RECORDED DATA: Begin

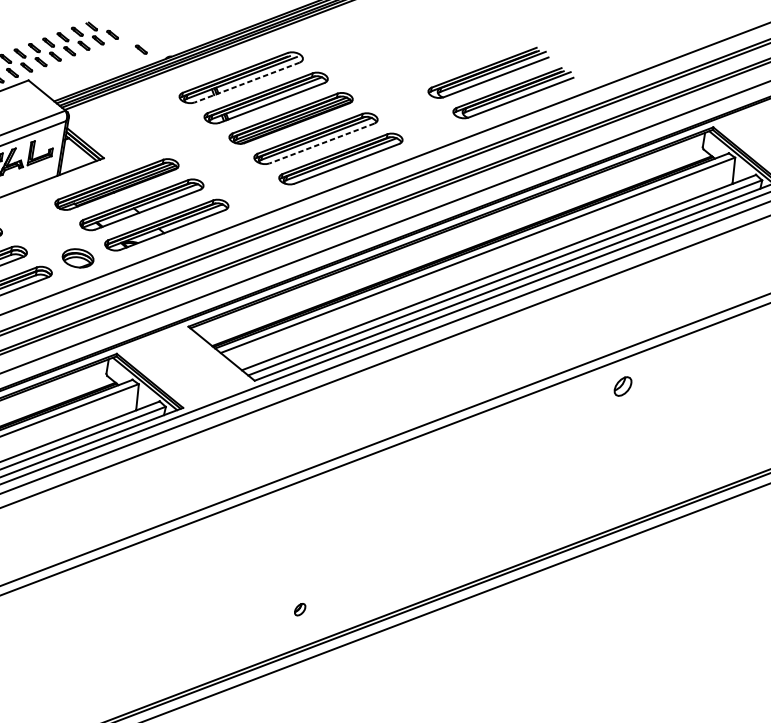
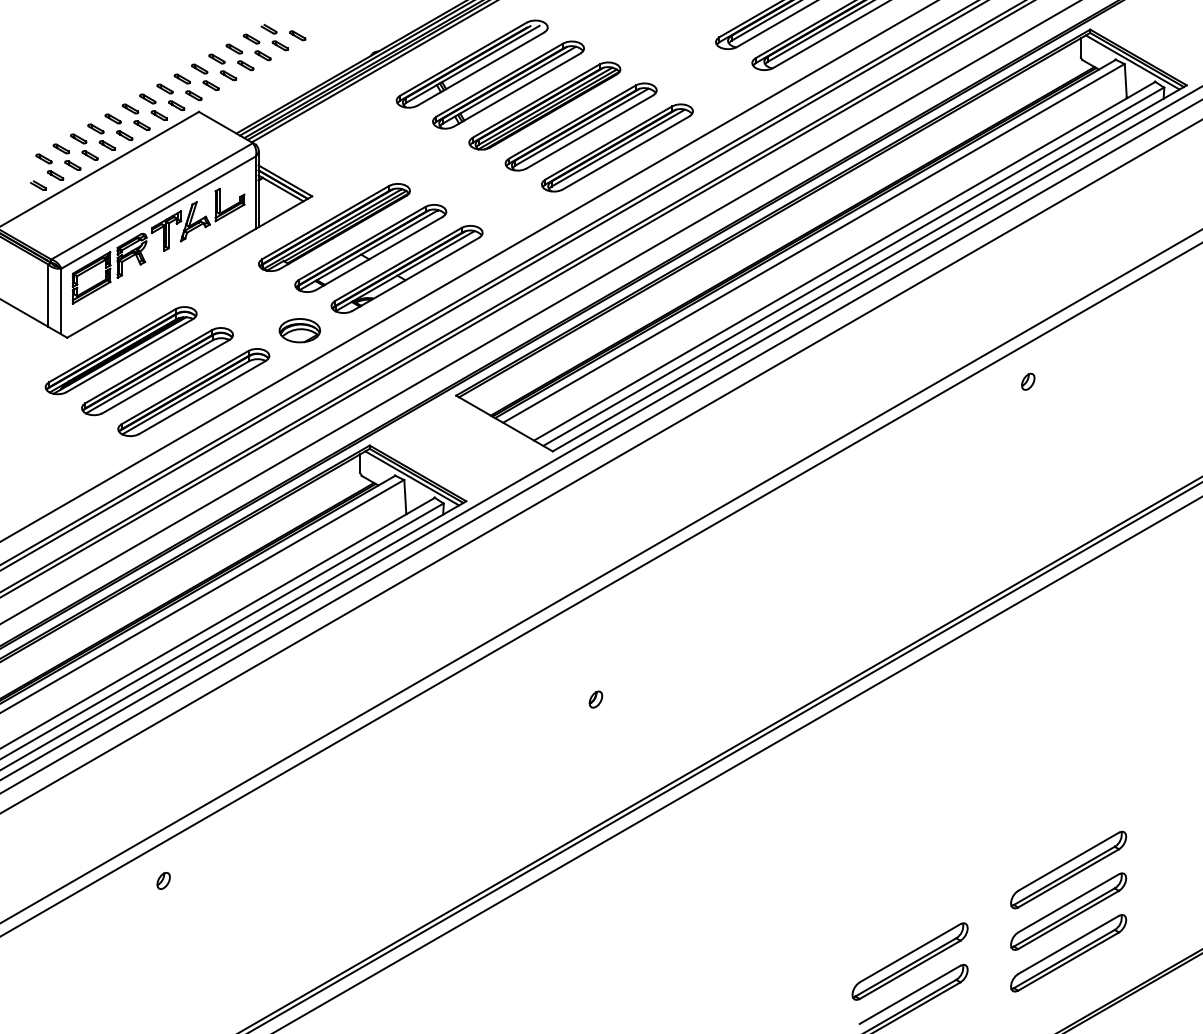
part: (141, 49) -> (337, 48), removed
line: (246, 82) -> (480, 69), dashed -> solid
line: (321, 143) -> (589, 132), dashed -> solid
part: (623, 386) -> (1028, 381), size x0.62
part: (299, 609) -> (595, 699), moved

RECORDED DATA: End
RECORDED DATA: Begin

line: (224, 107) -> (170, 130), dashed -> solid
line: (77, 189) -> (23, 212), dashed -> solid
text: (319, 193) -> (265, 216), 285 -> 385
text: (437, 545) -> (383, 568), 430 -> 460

RECORDED DATA: End

▶ YOUR INSTRUCTIONS
For the word "dashed", find every line in the data that holds it and copy that line.

▶ RESULT OF THIS EXERCISE
line: (246, 82) -> (480, 69), dashed -> solid
line: (321, 143) -> (589, 132), dashed -> solid
line: (224, 107) -> (170, 130), dashed -> solid
line: (77, 189) -> (23, 212), dashed -> solid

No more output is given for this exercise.